By the end of 1999, Keith turned his evening passion into Advantage Industries. He started offering application development and IT services to clients and helping them improve and grow their business. Client by client, his business expanded. As the company grew, Keith asked his wife if he should keep it small, as planned, or let it grow. “We decided to go for it,” he says. “We hired employees one, two, three, and we really started to build a business.” But this time, he was building a business around his and his wife’s shared family values rather than trying to fit his family into an unforgiving schedule.
Soon, a nine-person team from Advantage was in Mississippi, writing software for grants management in the aftermath of Hurricane Katrina and software programs for national lenders and title companies, some of which ran for more than two decades. “In my earlier industries, we did not have clients continually using our services–only once every few years,” he explains. “But at Advantage Industries, we were always doing things that helped the clients and provided lasting value.”
As technology and the internet became more complex, he noticed his techs spent 50% more time supporting clients with network services. Keith made a strategic decision to create a greater workforce around managed services, and the MSSP side of the business became the organization’s flagship.
As technology advances and client needs continue to evolve and grow, Advantage Industries adds valuable core services like cybersecurity and compliance. “It seems like every couple of years, we’re adding another department to handle another area of technology for our clients,” he says.

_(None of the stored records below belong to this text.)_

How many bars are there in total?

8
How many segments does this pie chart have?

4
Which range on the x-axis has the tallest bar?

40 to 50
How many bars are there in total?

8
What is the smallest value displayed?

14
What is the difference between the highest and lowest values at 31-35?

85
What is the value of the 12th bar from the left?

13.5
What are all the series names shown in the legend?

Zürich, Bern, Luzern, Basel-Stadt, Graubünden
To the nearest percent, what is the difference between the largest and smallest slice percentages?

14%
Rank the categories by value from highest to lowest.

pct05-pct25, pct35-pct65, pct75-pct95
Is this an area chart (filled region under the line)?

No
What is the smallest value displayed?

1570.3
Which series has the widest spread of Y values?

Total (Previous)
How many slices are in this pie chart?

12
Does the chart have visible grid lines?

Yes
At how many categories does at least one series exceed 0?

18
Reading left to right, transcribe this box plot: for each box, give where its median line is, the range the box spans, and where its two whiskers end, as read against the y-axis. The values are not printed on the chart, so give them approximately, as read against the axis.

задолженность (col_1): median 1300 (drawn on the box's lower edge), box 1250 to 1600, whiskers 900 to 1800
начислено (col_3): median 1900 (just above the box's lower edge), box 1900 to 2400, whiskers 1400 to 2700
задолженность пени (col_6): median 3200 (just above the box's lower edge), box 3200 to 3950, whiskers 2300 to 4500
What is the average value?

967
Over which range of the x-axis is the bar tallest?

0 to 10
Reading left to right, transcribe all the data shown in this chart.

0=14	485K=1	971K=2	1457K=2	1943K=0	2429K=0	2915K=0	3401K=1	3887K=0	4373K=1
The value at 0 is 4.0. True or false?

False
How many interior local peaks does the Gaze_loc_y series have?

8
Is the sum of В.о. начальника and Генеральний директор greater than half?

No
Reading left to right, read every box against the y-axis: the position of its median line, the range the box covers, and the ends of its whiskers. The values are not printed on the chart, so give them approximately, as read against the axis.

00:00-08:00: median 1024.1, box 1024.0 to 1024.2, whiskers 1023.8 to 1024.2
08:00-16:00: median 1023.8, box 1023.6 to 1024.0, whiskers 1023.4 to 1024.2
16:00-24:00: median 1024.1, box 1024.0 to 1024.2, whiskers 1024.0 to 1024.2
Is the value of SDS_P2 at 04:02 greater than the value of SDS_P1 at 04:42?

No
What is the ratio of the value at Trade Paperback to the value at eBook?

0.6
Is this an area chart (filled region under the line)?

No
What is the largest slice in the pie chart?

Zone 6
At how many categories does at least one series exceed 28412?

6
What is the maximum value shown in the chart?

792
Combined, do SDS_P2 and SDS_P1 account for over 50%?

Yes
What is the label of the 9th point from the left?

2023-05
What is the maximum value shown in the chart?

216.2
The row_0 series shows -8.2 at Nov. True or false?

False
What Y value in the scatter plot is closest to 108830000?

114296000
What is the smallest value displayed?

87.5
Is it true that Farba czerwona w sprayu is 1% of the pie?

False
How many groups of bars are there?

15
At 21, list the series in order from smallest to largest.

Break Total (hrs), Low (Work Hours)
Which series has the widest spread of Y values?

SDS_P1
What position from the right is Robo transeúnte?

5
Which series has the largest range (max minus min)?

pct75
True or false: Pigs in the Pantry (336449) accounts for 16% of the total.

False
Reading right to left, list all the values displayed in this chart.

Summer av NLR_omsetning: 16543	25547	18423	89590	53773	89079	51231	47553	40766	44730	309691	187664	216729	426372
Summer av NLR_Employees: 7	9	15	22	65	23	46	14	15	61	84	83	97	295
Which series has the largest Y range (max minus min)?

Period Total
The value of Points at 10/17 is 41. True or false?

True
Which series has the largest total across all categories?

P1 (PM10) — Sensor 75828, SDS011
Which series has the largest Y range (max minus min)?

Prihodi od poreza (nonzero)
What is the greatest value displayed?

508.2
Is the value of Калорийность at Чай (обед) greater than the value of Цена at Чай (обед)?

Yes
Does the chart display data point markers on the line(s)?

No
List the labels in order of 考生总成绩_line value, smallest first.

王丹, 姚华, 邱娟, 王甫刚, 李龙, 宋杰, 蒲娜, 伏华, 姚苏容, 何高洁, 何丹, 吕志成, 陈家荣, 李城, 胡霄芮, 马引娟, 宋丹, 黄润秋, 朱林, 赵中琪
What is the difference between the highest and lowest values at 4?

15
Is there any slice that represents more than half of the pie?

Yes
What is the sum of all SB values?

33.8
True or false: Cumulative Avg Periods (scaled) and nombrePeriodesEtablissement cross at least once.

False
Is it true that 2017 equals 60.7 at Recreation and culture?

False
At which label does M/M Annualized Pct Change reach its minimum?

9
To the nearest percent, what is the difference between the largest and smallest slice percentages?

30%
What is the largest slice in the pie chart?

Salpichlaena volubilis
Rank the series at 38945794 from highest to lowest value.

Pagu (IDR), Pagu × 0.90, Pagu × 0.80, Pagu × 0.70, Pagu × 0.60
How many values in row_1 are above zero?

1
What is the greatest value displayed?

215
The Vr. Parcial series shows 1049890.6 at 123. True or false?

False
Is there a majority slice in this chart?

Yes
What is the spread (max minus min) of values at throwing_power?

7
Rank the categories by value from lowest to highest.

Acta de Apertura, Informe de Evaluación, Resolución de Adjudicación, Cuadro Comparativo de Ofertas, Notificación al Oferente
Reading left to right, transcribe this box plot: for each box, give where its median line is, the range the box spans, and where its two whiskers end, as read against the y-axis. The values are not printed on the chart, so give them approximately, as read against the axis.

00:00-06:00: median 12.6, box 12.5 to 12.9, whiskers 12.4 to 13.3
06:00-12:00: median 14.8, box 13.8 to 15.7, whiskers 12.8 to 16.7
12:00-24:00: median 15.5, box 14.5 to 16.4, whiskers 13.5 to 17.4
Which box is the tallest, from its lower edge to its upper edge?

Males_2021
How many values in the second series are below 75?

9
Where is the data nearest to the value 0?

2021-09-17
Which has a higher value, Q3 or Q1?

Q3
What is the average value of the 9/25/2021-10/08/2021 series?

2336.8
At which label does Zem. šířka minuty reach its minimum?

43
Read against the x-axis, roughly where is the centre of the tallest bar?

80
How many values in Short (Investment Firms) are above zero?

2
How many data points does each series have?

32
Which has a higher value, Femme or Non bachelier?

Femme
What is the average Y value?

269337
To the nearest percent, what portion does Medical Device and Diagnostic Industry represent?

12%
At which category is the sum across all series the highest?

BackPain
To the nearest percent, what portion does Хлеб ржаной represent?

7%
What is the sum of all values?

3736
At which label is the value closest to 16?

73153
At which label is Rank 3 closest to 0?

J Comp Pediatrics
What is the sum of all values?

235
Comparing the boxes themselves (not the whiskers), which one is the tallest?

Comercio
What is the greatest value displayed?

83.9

As president of Advantage Industries, Keith finally achieved his career goal: instead of being just a one-time benefit to clients, he now offers clients valuable core services that are integral to their operations. That means adapting as tech evolves and ensuring he can provide what clients need to grow their businesses.
“We’re not just doing network infrastructure and cybersecurity; our mission is also operational efficiency and management vision,” he explains. “We’re providing our clients with business analysis and consultation and trying to help them find their operational pain points, which we then work to solve. When we take on a client, we can truly help them grow.”
“Our Place Is Right Here”
Today, Keith jokes that now that he’s older, he looks only 10 years into the future instead of 20. But the commitment he made to himself all those years ago–to build a life around family, health and providing enduring value to clients (maybe a bit of golf, too)–still rings true. At Advantage, he’s built a successful and meaningful life around family and developed his passion for technology in order to provide lasting, valuable service to clients in a way he could never fully realize in his early life and career.
Still, after three decades of entrepreneurship, Keith doesn’t believe he knows everything–no one on the Advantage team does. Being excellent means being willing to participate in lifelong learning. “It’s a continual journey that we’re all on to understand better who we are, how we work, and how we’re going to continuously provide value to our clients,” Keith says. “We genuinely enjoy supporting our clients as well as our employees and their families. We know our place in the world is right here.”